TAREA ESCRITA A: Indique si cada una de las siguientes afirmaciones concuerda con el extracto. Responda sí o no y cite literalmente las palabras del extracto que lo determinan. (i) En inglés, a los políticos, a los diputados y a los funcionarios se los llama genéricamente Public Servants. (ii) Los españoles son comparados con la tripulación de un barco gigante. (iii) La única razón de que existan Gobiernos y Parlamentos son los ciudadanos y la propia sociedad.

EXTRACTO:
━━━
Revista Sociedad
El idioma inglés y la cultura anglosajona tiene la estimulante tendencia de introducir habitualmente algún elemento de ironía en la denominación de las cosas, las personas y las situaciones.
Así, a los políticos, a los diputados (MP = Member of the Parliament), el Gobierno o los propios funcionarios, les denomina genéricamente Public Servants (Servidores Públicos). Una denominación que invita a la modestia y a la humildad y que lleva la profesión de político a su dimensión auténtica y genuina.
La única razón de que tengan que existir Gobiernos y Parlamentos somos los ciudadanos y la propia sociedad. Como cada cual tiene su propia actividad y empeño, se requiere que existan algunas personas que, desde un punto de vista técnico, ejecuten lo necesario para que la dirección que quiere llevar la sociedad y sus ciudadanos, expresada habitualmente en las urnas, se convierta en una realidad.
Como españoles, somos pasajeros de un barco gigante que manifestamos el 28A nuestra voluntad de avanzar en una cierta dirección. A partir de eso, el capitán, el timonel y el resto de la tripulación tiene la obligación técnica de mover al barco en esa dirección.
━━━
DATOS EXTRAÍDOS:
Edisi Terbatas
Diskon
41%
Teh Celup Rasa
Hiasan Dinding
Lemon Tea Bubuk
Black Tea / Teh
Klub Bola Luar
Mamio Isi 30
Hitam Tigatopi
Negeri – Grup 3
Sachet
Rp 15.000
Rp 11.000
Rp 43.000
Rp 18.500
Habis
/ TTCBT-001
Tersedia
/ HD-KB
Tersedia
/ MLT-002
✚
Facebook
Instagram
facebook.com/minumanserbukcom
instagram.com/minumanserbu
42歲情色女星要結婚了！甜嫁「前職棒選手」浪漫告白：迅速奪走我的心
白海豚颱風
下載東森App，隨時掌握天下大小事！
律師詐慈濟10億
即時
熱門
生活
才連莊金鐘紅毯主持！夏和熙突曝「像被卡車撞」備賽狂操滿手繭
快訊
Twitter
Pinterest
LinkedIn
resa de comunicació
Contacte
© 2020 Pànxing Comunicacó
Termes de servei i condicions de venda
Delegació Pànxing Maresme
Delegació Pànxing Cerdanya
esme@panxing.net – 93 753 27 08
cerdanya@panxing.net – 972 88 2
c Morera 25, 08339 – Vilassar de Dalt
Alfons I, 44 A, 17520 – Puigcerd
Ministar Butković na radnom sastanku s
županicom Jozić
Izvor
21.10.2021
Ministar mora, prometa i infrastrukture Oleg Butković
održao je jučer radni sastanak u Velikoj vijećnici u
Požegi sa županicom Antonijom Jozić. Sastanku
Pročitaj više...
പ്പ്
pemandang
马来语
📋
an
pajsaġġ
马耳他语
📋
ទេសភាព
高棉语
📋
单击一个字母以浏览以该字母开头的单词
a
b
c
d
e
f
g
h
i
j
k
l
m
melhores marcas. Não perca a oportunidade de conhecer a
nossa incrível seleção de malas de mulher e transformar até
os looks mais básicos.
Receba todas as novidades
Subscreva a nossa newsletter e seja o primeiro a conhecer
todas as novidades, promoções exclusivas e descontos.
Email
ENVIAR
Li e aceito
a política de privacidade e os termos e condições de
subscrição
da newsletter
━━━
TAREA ESCRITA B: En el listado, actualice las líneas que van desde su comienzo hasta la que contiene "instagram.com/minumanserbu", ambas incluidas, sustituyendo "Tersedia" por "Ada Stok" sin alterar nada más. Entregue únicamente esas líneas.

SOLUCIÓN PROPUESTA A:
(i) Sí: «les denomina genéricamente Public Servants (Servidores Públicos)».
(ii) No: «Como españoles, somos pasajeros de un barco gigante».
(iii) Sí: «La única razón de que tengan que existir Gobiernos y Parlamentos somos los ciudadanos y la propia sociedad».

SOLUCIÓN PROPUESTA B:
Edisi Terbatas
Diskon
41%
Teh Celup Rasa
Hiasan Dinding
Lemon Tea Bubuk
Black Tea / Teh
Klub Bola Luar
Mamio Isi 30
Hitam Tigatopi
Negeri – Grup 3
Sachet
Rp 15.000
Rp 11.000
Rp 43.000
Rp 18.500
Habis
/ TTCBT-001
Ada Stok
/ HD-KB
Ada Stok
/ MLT-002
✚
Facebook
Instagram
facebook.com/minumanserbukcom
instagram.com/minumanserbu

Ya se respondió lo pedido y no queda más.